Data taken from a collection:
- - - - - - -

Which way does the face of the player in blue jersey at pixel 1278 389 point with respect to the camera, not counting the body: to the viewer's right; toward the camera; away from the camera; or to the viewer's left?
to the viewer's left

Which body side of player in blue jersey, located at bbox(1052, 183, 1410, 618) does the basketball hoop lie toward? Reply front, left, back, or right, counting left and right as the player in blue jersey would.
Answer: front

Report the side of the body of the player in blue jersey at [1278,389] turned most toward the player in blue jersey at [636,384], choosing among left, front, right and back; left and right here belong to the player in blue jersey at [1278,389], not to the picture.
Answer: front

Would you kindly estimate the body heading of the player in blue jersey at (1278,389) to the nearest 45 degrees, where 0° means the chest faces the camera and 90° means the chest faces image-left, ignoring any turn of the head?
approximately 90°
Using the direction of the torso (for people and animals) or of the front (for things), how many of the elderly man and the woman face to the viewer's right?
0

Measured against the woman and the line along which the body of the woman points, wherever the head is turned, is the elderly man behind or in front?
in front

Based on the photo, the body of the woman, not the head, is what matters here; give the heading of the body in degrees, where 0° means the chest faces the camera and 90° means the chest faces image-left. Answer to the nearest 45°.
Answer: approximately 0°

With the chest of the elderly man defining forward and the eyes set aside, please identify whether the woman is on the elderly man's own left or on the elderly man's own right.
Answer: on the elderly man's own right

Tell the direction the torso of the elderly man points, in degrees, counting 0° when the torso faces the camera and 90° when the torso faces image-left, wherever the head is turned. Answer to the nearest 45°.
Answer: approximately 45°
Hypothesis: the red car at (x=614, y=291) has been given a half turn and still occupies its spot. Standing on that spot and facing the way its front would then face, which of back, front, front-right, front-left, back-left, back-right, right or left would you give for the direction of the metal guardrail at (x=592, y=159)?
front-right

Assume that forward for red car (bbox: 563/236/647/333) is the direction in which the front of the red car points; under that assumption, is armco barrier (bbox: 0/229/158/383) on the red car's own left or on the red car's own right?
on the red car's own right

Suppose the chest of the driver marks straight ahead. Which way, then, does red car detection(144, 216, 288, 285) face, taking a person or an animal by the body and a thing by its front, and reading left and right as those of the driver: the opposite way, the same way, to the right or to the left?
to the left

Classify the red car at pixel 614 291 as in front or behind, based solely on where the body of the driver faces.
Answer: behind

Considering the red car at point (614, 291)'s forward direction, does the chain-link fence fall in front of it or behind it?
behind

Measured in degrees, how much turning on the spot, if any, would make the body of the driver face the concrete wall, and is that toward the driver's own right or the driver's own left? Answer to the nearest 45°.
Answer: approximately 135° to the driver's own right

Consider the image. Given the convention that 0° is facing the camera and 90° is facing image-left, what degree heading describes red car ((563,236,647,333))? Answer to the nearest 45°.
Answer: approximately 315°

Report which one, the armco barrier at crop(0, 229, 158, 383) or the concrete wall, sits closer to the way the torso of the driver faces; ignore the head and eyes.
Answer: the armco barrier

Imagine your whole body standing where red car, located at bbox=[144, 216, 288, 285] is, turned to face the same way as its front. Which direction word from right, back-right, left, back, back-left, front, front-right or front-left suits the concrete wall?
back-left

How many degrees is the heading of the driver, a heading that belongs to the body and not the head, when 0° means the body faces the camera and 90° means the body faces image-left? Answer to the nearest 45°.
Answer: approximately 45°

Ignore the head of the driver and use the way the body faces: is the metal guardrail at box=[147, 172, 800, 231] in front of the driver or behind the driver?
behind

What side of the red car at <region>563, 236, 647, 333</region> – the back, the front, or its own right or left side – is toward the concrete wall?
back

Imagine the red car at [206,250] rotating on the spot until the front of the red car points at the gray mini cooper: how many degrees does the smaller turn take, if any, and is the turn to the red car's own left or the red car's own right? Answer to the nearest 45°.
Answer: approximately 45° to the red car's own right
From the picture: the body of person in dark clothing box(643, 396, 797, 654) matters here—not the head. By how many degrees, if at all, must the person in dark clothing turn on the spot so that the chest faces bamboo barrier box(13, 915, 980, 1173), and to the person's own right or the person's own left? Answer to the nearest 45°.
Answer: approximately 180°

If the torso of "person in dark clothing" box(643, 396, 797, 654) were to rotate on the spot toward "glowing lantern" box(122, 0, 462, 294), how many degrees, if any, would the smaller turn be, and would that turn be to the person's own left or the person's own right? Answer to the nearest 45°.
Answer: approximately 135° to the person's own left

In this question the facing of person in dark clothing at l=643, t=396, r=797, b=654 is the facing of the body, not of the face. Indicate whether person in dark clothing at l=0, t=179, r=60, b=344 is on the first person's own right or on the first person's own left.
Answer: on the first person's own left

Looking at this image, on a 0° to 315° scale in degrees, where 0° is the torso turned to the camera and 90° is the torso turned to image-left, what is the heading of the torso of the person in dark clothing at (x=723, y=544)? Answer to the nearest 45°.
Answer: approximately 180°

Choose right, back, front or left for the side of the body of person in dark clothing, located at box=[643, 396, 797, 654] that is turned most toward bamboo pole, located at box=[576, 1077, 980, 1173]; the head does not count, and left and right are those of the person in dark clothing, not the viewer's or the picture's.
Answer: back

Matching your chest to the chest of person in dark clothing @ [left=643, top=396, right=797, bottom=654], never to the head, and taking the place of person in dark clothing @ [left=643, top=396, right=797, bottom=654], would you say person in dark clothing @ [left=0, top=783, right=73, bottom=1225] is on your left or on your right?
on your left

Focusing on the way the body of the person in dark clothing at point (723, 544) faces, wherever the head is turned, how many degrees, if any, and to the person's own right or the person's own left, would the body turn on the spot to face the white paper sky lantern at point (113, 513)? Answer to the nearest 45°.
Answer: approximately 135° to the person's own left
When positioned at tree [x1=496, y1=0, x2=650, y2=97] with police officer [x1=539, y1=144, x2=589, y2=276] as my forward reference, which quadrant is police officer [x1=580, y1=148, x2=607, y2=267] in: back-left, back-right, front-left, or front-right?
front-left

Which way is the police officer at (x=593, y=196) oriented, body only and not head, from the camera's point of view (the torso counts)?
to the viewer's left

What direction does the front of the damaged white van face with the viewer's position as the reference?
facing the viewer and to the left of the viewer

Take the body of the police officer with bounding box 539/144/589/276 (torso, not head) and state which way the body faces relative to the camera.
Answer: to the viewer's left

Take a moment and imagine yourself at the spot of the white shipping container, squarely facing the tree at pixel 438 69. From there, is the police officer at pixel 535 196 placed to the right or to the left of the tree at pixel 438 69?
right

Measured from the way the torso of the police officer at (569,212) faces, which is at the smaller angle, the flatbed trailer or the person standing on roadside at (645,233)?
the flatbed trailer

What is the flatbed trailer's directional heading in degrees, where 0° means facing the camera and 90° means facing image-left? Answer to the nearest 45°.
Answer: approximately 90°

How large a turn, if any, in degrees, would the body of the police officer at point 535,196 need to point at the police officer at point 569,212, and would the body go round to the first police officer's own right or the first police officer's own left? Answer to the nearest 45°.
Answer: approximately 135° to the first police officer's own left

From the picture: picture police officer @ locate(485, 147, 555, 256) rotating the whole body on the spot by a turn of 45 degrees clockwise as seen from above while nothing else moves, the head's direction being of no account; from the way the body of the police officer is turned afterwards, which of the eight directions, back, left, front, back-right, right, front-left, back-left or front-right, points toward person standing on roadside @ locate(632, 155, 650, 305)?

- - - - - - -

What to do: Please rewrite all of the items above, putting "navy jersey" wherever "blue jersey" appears and changing nothing else.

Result of the exercise:
Which way does the face of the player in navy jersey at pixel 1278 389 point with respect to the camera, not counting the body: to the viewer's right; toward the camera; away from the camera; or to the viewer's left?
to the viewer's left

Which body side of player in navy jersey, located at bbox(1052, 183, 1410, 618) does the basketball hoop lie toward? Reply front, left, back, or right, counting left and right as the player in navy jersey would.
Answer: front

Report the side of the body of the player in navy jersey at [1278,389] turned most toward the player in navy jersey at [636,384], choosing among left, front, right and back; left and right here belong to the player in navy jersey at [1278,389], not to the picture.
Answer: front

Would you kindly estimate the body heading of the player in navy jersey at (1278,389) to the nearest 45 degrees, where 0° means the chest faces the camera and 90° means the chest faces image-left, ignoring any turn of the head?
approximately 90°
Using the direction of the torso (for people and animals) or of the front (for things), how many of the elderly man and the woman face to the viewer's right?
0

Measured against the woman and the line along which the body of the woman points, wherever the head is turned, is the elderly man behind or in front?
in front

Based on the photo, the body of the woman, not the head, is what matters here; give the heading of the body in degrees, where 0° means the chest faces the camera and 90° means the chest faces image-left. Answer to the nearest 45°.
Answer: approximately 0°

With the chest of the elderly man defining forward and the eyes set aside, please identify whether the woman is on the elderly man's own left or on the elderly man's own right.
Answer: on the elderly man's own right

Tell the direction the torso of the elderly man points, in degrees, counting 0° when the torso faces the camera and 90° when the torso faces image-left, wherever the head is turned. Answer to the nearest 45°.
Answer: approximately 45°
Hypothesis: the red car at (x=614, y=291) has been given a half turn and still occupies its spot. Standing on that spot and facing the way its front would then face, which of back, front, front-right, front-left, back-left, back-right, right or left would you give for the direction of the metal guardrail at (x=592, y=159)?
front-right

Assume that forward for red car (bbox: 563/236/647/333) is the direction in which the front of the red car points; under that assumption, is armco barrier (bbox: 0/229/158/383) on the red car's own left or on the red car's own right?
on the red car's own right

Suppose the chest of the driver marks straight ahead. Which way, then, does red car detection(144, 216, 288, 285) face, taking a person or an animal by the body and a thing by its front, and reading left and right as those of the driver: the opposite way, the same way, to the right or to the left?
to the left

Classify the red car at pixel 614 291 as in front or behind, based solely on where the body of the driver faces.
Answer: behind

Considering the red car at point (614, 291)'s forward direction, does the chain-link fence fall in front of it or behind it?
behind

Measured in degrees, how much turning on the spot, if any, would make the body of the driver face the concrete wall, and is that toward the driver's own right or the driver's own left? Answer to the nearest 45°.
Answer: approximately 135° to the driver's own right

Consider the image. Given the convention that 0° is facing the camera and 90° is facing image-left, what degree heading describes red car ((563,236,647,333))? Answer to the nearest 45°.
Answer: approximately 315°

Report which one, the armco barrier at crop(0, 229, 158, 383) or the concrete wall, sits closer to the way the torso of the driver faces; ignore the head and eyes.
Answer: the armco barrier

Imagine your whole body standing where red car, located at bbox=[144, 216, 288, 285] is, turned to face the same way as its front. Which direction word from right, back-right, left, back, back-left, front, front-right or front-left suits the concrete wall?
back-left

How many degrees is the heading of the driver, a heading that belongs to the body and not the head, when 0° means the body faces the camera and 90° means the body faces image-left? Answer to the nearest 45°.
Answer: approximately 45°

Ignore the head of the driver and use the way the body faces: is the metal guardrail at box=[147, 172, 800, 231] in front of the driver or behind the driver?
behind

What side of the red car at <region>563, 236, 647, 333</region> – the back, the front, or its own right or left side – is toward the concrete wall?
back

Imagine the red car at [206,250] rotating on the spot until the front of the red car points at the gray mini cooper: how many degrees does the smaller turn take, if any, and is the turn to the red car's own left or the red car's own right? Answer to the nearest 45°.
Answer: approximately 45° to the red car's own right
From the picture: the body of person in dark clothing box(643, 396, 797, 654) matters here—not the head. By how many degrees, if at all, must the person in dark clothing turn on the spot so that the chest faces bamboo barrier box(13, 915, 980, 1173), and to the person's own right or the person's own left? Answer to the nearest 45°.
Answer: approximately 180°

If the torso of "person in dark clothing" box(643, 396, 797, 654) were to rotate on the spot toward "glowing lantern" box(122, 0, 462, 294), how many degrees, if any, would the smaller turn be, and would that turn be to the person's own left or the person's own right? Answer to the nearest 45°.
Answer: approximately 135° to the person's own left

In this question the facing of person in dark clothing at l=643, t=396, r=797, b=654 is the facing of the body, not of the face. Indicate whether person in dark clothing at l=0, t=179, r=60, b=344 is on the first person's own right or on the first person's own left.
Answer: on the first person's own left

Looking at this image, on a 0° to 315° scale in degrees, where 0° is the torso turned to the camera and 90° is the torso turned to image-left, what is the heading of the torso of the person in dark clothing at (x=723, y=544)? Answer to the nearest 45°.
Answer: approximately 180°

Choose right, back, front or left for the side of the body of person in dark clothing, located at box=[643, 396, 797, 654] that is turned most toward bamboo pole, located at box=[576, 1077, 980, 1173]; the head does not count, and left and right are those of the person in dark clothing, not the viewer's or the picture's.
Answer: back

Matching your chest to the chest of person in dark clothing @ [left=643, top=396, right=797, bottom=654], never to the head, and taking the place of person in dark clothing @ [left=643, top=396, right=797, bottom=654], would you say person in dark clothing @ [left=0, top=783, right=73, bottom=1225] is on your left or on your right?
on your left

Focusing on the way the body of the person in dark clothing at point (723, 544) faces, wherever the head is turned, how many degrees, if any, and to the person's own right or the person's own left, would the body turn on the spot to face the white paper sky lantern at point (113, 513)? Answer to the nearest 45°.
Answer: approximately 135° to the person's own left
When positioned at tree [x1=496, y1=0, x2=650, y2=97] with police officer [x1=539, y1=144, x2=589, y2=276] as my forward reference, which quadrant is police officer [x1=580, y1=148, x2=607, y2=267] in: back-left, back-right, front-left, or front-right?
front-left

Which way is the police officer at (x=593, y=196) oriented, body only and not head, from the camera's point of view (the torso counts)?
to the viewer's left

What direction does the front of the damaged white van face with the viewer's position as the reference?
facing the viewer and to the left of the viewer

Take the body of the police officer with bounding box 539/144/589/276 (torso, not head) and state which way the body faces relative to the camera.
Answer: to the viewer's left

Take a moment and imagine yourself at the spot of the white shipping container, squarely facing the tree at pixel 438 69. From there, is the police officer at pixel 535 196 placed to the right or to the left of the tree at pixel 438 69?
right

Measured from the way the torso of the police officer at (569,212) faces, which is at the smaller angle, the flatbed trailer or the person standing on roadside at (645,233)?
the flatbed trailer

What is the flatbed trailer's directional heading in degrees, where 0° means facing the camera and 90° means facing image-left? Answer to the nearest 45°.
Answer: approximately 90°

How large a turn, if any, in degrees, would the body of the police officer at point 535,196 need to point at the police officer at point 569,212, and would the body go round to the first police officer's own right or the first police officer's own left? Answer to the nearest 45°.
Answer: approximately 135° to the first police officer's own left

From the picture: picture police officer @ locate(485, 147, 555, 256) rotating the whole body on the spot by a turn of 45 degrees clockwise as seen from above while nothing else moves, the head's direction being of no account; from the way the body of the police officer is turned afterwards, which of the eight directions, back, left, front, back-right, right, front-left, back-left or front-right, points toward person standing on roadside @ locate(632, 155, 650, 305)?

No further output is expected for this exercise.